In Oxford Towers Co., LLC v Wagner (58 AD3d 422), this Court held that an identical lease provision was not covered by Real Property Law § 234.Summary of this case from Madison-68 Corp. v. Malpass
January 6, 2009.
Order and judgment (one paper), Supreme Court, New York County (Leland G. DeGrasse, J.), entered July 16, 2007, which, insofar as appealed from, granted defendants' motion to dismiss the complaint pursuant to CPLR 3211, denied plaintiff's cross motion for summary judgment, and denied defendants' request for attorneys' fees, unanimously modified, on the law, to deny defendants' motion to dismiss the fourth cause of action (for use and occupancy) and to direct defendants, within 20 days of service of a copy of this order with notice of entry, to post a bond in the amount of $46,270.65 as security for their potential liability for past use and occupancy (at the rate of $3,084.71 per month during the 15-month period from May 1, 2006 to July 16, 2007) and, prospectively, to pay use and occupancy for months beginning after the date of this order at the rate of $3,084.71 per month, all without prejudice to the amount of use and occupancy that may ultimately be awarded, and otherwise affirmed, without costs.
Thomas S. Fleishell Associates, P.C., New York (Susan C. Stanley of counsel), for appellant-respondent.
Hartman, Ule, Rose Ratner, LLP, New York (David Ratner of counsel), for respondents-appellants.
Before: Saxe, J.P., Nardelli, Buckley, Moskowitz and Renwick, JJ.
The September 1995 agreement that plaintiff landlord seeks to rescind in this action commenced in May 2006 provides that "in the event that [the] Rent Stabilization law . . . becomes inapplicable to the apartment or the [defendants] Tenants, [plaintiff] . . . will nevertheless, at the expiration of each lease, offer [defendants] a two-year renewal lease at the rent increase permitted for a two-year renewal under the Rent Stabilization law," but in no event shall such increase be less than 5% or greater than 10% over the rent paid in the expiring lease.
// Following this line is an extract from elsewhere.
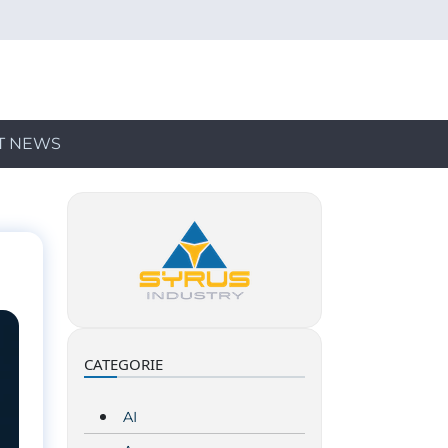
T NEWS
CATEGORIE
AI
In 1999, the Division of Housing and Community Renewal granted plaintiff's petition for high income rent deregulation. Subsequently, starting in 2000, the parties entered into several two-year lease renewals that referred to the 1995 agreement. Plaintiff now challenges that agreement as "an effort to preclude in perpetuity the application of the then newly-enacted high rent/high income deregulation amendment to the Rent Stabilization Code."
We reject plaintiff's argument that the 1995 agreement is void ab initio as against public policy and that the six-year statute of limitations that would otherwise bar its rescission and related declaratory causes of action is therefore inapplicable. Unlike the cases cited by plaintiff ( Drucker v Mauro, 30 AD3d 37, appeal dismissed 7 NY3d 844; Georgia Props., Inc. v Dalsimer, 39 AD3d 332), here the parties did not deregulate the apartment by private agreement. Nor is the agreement void by reason of its offer of renewal leases and reference to the Rent Stabilization Law's rent increase guidelines ( see Matter of Carrano v Castro, 44 AD3d 1038).
Plaintiff's claim for use and occupancy, however, is not time-barred. Defendants have no right to continue to occupy the apartment rent-free ( see Levinson v 390 W. End Assoc., L.L.C., 22 AD3d 397, 403). Under the last lease in effect between the parties, the rent was $3,084.71 per month. Defendants must continue to pay this amount pendente lite and also post a bond to cover past use and occupancy from May 1, 2006 (the date on which they stopped paying rent) through July 16, 2007 (the date on which the order appealed from was entered) ( see id. at 402). Under the parties' 1995 agreement, the actual rent owed by defendants will be higher; the record, however, does not contain sufficient information to allow that calculation.
The motion court properly denied defendants' request for attorneys' fees. Paragraph 23 (D) (3) of the lease, on which defendants rely, provides that in the event the lease is cancelled, the landlord may re-rent the apartment, and any such new rent received "shall be used first to pay Landlord's expenses . . . [which] expenses include the costs of getting possession and re-renting the Apartment, including . . . reasonable legal fees." This is not the type of provision covered by Real Property Law § 234. Furthermore, the action arises out of the 1995 agreement, not the lease ( cf. Peck v Wolf, 157 AD2d 535, 536, lv denied 75 NY2d 709).